◆ **EXCERPT TO READ**
○ ○ ○ ○ ○ ○ ○

R/vc_softbart_regression.R
In SoftBart: Implements the SoftBart Algorithm

Documented in vc_softbart_regression

#' SoftBart Varying Coefficient Regression
#'
#' Fits a semiparametric varying coefficient regression model with the
#' nonparametric slope and intercept \deqn{Y = \alpha(X) + Z \beta(X) +
#' \epsilon}{Y = alpha + Z * beta(X) + epsilon} using a soft BART model.
#'
#' @param formula A model formula with a numeric variable on the left-hand-side and non-linear predictors on the right-hand-side.
#' @param linear_var_name A string containing the variable in the data that is to be treated linearly.
#' @param data A data frame consisting of the training data.
#' @param test_data A data frame consisting of the testing data.
#' @param num_tree The number of trees in the ensemble to use.
#' @param k Determines the standard deviation of the leaf node parameters, which
#'   is given by \code{3 / k / sqrt(num_tree)} (intercept) and defaults to
#'   \code{1/k/sqrt(num_tree)} (slope). This can be modified for the slope by
#'   specifying your own hyperparameter.
#' @param hypers_intercept A list of hyperparameters constructed from the \code{Hypers()} function (\code{num_tree}, \code{k}, and \code{sigma_mu} are overridden by this function).
#' @param hypers_slope A list of hyperparameters constructed from the \code{Hypers()} function (\code{num_tree} is overridden by this function).
#' @param opts A list of options for running the chain constructed from the \code{Opts()} function (\code{update_sigma} is overridden by this function).
#' @param verbose If \code{TRUE}, progress of the chain will be printed to the console.
#' @param warn If \code{TRUE}, remind the user that they probably don't want the linear term to be included in the formula for the nonlinear part.
#'
#' @return Returns a list with the following components
#' \itemize{
#'   \item \code{sigma_mu_alpha}: samples of the standard deviation of the leaf node parameters for the intercept.
#'   \item \code{sigma_mu_beta}: samples of the standard deviation of the leaf node parameters for the slope.
#'   \item \code{sigma}: samples of the error standard deviation.
#'   \item \code{var_counts_alpha}: a matrix with a column for each predictor group containing the number of times each predictor is used in the ensemble at each iteration for the intercept.
#'   \item \code{var_counts_beta}: a matrix with a column for each predictor group containing the number of times each predictor is used in the ensemble at each iteration for the slope.
#'   \item \code{alpha_train}: samples of the nonparametric intercept evaluated on the training set.
#'   \item \code{alpha_test}: samples of the nonparametric intercept evaluated on the test set.
#'   \item \code{beta_train}: samples of the nonparametric slope evaluated on the training set.

○ ○ ○ ○ ○ ○ ○

(Pose estimation data)
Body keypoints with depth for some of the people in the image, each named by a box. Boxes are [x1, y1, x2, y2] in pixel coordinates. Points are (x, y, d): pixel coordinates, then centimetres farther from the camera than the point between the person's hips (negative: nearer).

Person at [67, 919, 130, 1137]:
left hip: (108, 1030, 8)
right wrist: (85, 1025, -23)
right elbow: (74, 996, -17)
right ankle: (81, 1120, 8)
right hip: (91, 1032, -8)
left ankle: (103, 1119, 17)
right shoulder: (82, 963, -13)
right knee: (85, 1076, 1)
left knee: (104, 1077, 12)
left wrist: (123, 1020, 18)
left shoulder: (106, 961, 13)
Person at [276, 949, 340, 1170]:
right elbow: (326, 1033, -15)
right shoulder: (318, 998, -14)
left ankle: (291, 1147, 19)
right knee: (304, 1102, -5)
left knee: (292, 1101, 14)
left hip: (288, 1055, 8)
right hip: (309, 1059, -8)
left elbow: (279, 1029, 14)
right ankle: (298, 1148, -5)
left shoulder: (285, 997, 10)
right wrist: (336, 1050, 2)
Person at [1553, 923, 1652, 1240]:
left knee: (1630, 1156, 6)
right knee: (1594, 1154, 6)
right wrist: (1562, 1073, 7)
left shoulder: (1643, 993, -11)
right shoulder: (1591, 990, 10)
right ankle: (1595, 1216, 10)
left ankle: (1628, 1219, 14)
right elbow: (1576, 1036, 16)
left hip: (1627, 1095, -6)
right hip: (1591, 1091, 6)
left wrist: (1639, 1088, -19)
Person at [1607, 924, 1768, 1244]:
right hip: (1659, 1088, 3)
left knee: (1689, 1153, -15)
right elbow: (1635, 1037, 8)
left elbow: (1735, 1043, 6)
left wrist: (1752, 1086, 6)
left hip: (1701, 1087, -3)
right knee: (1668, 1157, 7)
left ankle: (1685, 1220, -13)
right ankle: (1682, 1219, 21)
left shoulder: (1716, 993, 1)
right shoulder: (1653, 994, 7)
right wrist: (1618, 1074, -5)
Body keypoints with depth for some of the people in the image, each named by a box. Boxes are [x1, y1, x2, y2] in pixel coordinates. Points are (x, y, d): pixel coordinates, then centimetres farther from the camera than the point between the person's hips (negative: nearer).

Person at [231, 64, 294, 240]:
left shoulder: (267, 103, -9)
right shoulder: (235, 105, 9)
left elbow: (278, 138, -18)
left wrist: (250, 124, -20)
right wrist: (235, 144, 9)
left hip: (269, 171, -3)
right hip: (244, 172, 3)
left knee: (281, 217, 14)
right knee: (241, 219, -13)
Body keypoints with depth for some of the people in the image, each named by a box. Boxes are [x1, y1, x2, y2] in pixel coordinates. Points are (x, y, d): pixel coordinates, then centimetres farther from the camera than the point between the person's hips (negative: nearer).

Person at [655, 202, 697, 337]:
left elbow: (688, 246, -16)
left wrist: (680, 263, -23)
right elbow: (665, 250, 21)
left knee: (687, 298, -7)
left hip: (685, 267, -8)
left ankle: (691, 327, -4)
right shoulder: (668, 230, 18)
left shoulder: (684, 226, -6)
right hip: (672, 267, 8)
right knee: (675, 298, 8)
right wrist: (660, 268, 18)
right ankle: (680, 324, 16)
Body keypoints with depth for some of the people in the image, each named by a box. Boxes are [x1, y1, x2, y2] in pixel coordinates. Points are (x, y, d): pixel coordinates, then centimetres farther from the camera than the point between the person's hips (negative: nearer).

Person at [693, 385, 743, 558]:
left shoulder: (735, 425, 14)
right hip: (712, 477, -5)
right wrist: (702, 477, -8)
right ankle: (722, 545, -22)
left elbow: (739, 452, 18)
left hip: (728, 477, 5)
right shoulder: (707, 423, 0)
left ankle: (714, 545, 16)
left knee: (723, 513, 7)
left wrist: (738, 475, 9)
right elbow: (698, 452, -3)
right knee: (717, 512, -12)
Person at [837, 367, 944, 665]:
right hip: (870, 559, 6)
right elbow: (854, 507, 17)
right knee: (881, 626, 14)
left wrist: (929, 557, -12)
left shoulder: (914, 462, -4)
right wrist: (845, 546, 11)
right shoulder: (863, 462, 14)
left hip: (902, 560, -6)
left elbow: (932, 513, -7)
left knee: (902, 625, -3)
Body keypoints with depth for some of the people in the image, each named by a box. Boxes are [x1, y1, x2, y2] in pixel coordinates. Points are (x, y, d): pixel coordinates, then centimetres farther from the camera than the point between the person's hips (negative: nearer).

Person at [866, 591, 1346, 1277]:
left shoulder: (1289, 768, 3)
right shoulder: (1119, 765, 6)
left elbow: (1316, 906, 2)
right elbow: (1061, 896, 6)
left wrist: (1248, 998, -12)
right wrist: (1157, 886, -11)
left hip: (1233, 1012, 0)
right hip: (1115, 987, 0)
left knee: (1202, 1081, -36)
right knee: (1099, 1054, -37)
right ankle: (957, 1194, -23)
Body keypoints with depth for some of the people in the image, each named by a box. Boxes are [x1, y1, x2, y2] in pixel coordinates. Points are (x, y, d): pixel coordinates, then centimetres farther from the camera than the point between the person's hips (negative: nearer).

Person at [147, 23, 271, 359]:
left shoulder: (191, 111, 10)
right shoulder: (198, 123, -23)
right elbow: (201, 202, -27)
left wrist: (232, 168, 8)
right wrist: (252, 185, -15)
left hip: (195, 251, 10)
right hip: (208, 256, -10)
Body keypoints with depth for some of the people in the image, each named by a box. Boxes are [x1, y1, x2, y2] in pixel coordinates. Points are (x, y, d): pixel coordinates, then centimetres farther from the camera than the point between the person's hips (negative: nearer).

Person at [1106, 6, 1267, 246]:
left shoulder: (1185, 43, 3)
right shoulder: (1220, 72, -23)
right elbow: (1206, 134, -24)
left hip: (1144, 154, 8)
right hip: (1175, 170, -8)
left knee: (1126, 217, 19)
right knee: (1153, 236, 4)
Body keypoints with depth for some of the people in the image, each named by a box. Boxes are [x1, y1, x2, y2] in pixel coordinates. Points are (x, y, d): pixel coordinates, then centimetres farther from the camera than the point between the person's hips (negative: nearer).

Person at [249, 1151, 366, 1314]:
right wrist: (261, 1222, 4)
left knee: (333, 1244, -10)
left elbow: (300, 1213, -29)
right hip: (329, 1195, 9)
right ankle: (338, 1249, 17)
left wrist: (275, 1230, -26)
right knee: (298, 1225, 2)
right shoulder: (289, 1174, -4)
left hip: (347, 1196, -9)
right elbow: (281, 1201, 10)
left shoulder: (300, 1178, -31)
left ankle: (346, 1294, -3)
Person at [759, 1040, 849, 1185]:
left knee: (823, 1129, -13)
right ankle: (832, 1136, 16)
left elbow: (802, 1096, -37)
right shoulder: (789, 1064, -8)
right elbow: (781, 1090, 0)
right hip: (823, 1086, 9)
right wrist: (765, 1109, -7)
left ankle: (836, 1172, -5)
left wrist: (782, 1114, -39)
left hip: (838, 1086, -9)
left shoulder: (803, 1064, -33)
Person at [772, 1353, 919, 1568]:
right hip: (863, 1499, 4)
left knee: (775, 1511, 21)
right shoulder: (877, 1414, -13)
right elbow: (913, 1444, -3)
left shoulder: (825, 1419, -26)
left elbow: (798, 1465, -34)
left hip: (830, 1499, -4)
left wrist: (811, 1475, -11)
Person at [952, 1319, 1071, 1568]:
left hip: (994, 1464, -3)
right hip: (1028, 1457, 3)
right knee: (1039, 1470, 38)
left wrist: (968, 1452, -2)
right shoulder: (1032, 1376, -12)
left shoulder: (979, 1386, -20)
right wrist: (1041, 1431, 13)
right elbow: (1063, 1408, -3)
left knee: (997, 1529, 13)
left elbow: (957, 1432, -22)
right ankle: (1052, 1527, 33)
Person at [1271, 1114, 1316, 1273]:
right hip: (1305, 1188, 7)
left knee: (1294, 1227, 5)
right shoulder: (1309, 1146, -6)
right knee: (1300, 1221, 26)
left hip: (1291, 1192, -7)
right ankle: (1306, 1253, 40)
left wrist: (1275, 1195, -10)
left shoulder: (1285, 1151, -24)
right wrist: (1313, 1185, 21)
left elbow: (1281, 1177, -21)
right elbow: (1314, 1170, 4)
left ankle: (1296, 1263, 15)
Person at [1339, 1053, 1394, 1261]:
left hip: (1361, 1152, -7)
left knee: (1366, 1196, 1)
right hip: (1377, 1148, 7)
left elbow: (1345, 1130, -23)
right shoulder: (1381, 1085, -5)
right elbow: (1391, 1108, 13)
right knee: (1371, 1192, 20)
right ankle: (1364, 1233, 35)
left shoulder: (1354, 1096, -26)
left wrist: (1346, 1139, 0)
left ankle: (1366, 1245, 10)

○ ○ ○ ○ ○ ○ ○

◆ **TRY IT**
Answer these questions using the SoftBart regression page.
1. What happens when verbose is set to TRUE?
2. Which setting does hypers_slope have overridden by this function?
3. What does the sigma item in the returned list hold?
This data was taken from a different source than the text.

◆ **OUTPUT OF THE TASK**
1. The progress of the chain is printed to the console.
2. num_tree
3. Samples of the error standard deviation.